I would like to know in general, and for an example (I will provide) how we can find how many iterations are needed to find the true optimum when using steepest descent on a quadratic given a constant, symmetric matrix with condition number r.
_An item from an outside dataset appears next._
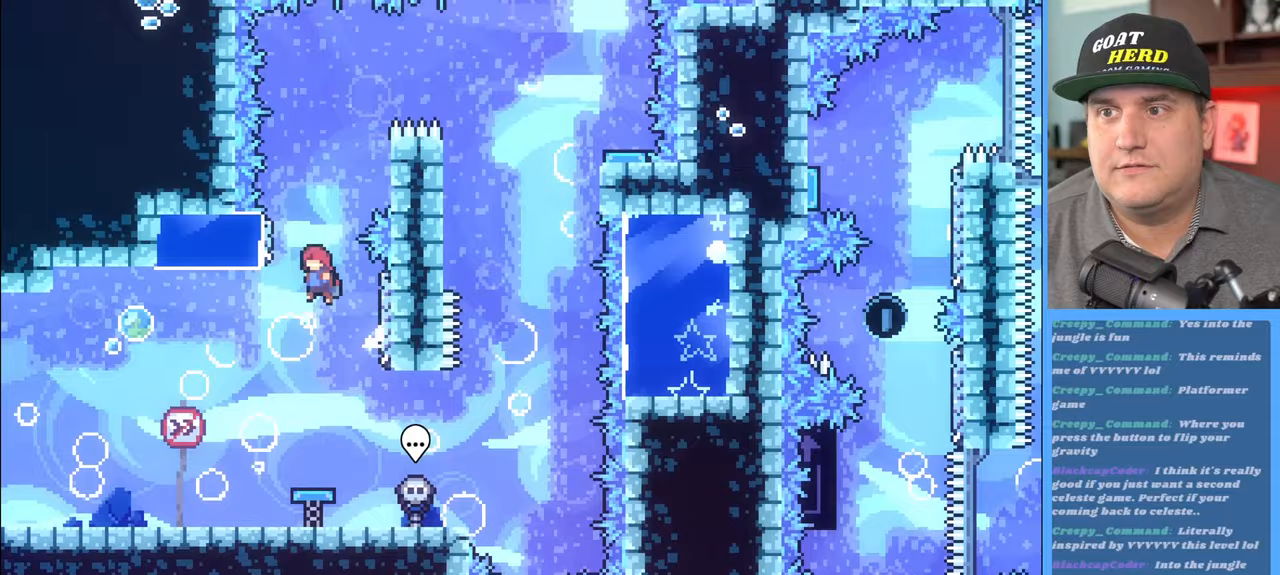
{"buttons": ["A", "R2"], "left_stick": "up-right", "right_stick": "center", "events": [[250, "A", "up"], [333, "A", "down"], [333, "left_stick", "up-right"]]}
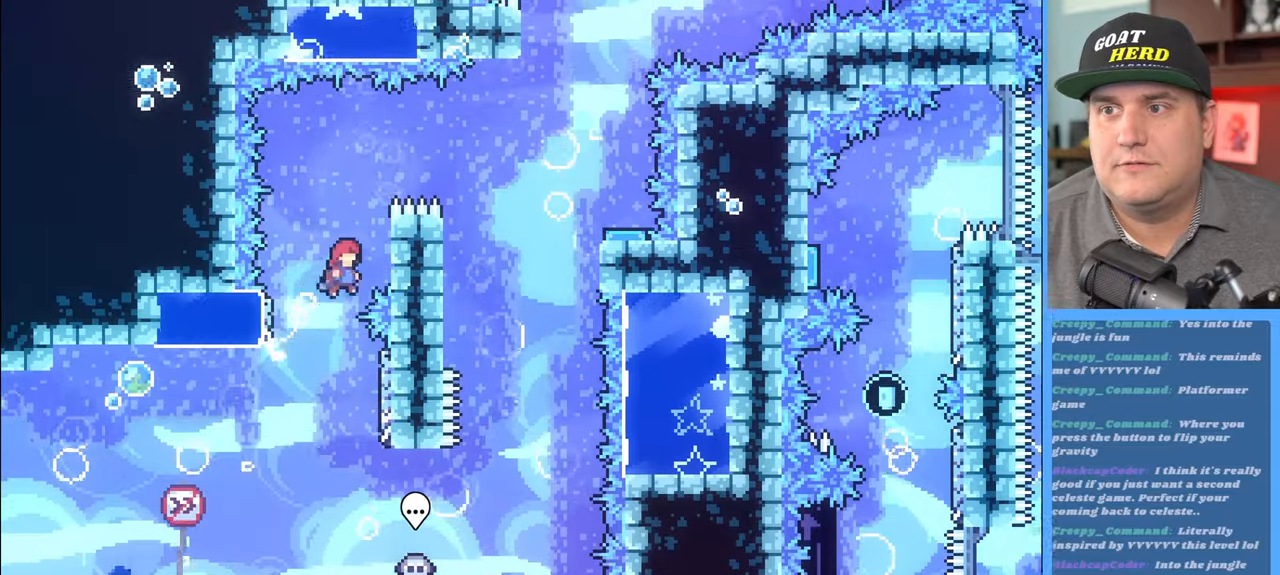
{"buttons": ["A", "R2"], "left_stick": "up-right", "right_stick": "center", "events": [[200, "A", "up"], [267, "A", "down"]]}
Why does this occur?
A specific example;
Let $q(x) = \frac12 x' A x + b'x + c$ where,
$$A = \begin{bmatrix} 1 & 0 & 1 & 1 \\ 0 & 2 & 0 & 0 \\ 1 & 0 & 3 & 0 \\ 1 & 0& 0 & 4 \end{bmatrix}$$
$$b = \begin{bmatrix} 1\\3\\1\\2 \end{bmatrix}$$
The question is actually posed as Use steepest descent method to find the minimiser, starting from $$x = \begin{bmatrix} 2\\2\\2\\2 \end{bmatrix}$$, and to prove that it must be the minimiser.
This isn't something I've encountered in the lectures, but heres my attempt that failed miserably.
I found the condition number to be r = 4.3772/0.34891 = 12.545
Using $q(x_k) - q(x*) <= (\frac{r-1}{r+1})^{2k} [q(x_0) - q(x*)]$
As I want the derivative to be 0, I expect the difference of the kth position (x_k) minus the optimum position (x*) to be 0, so;
$0 <= (0.8523)^{2k} [q(x_0) - q(x*)]$
But this requires that I know the optimum position before finding the optimum position, so obviously will not work.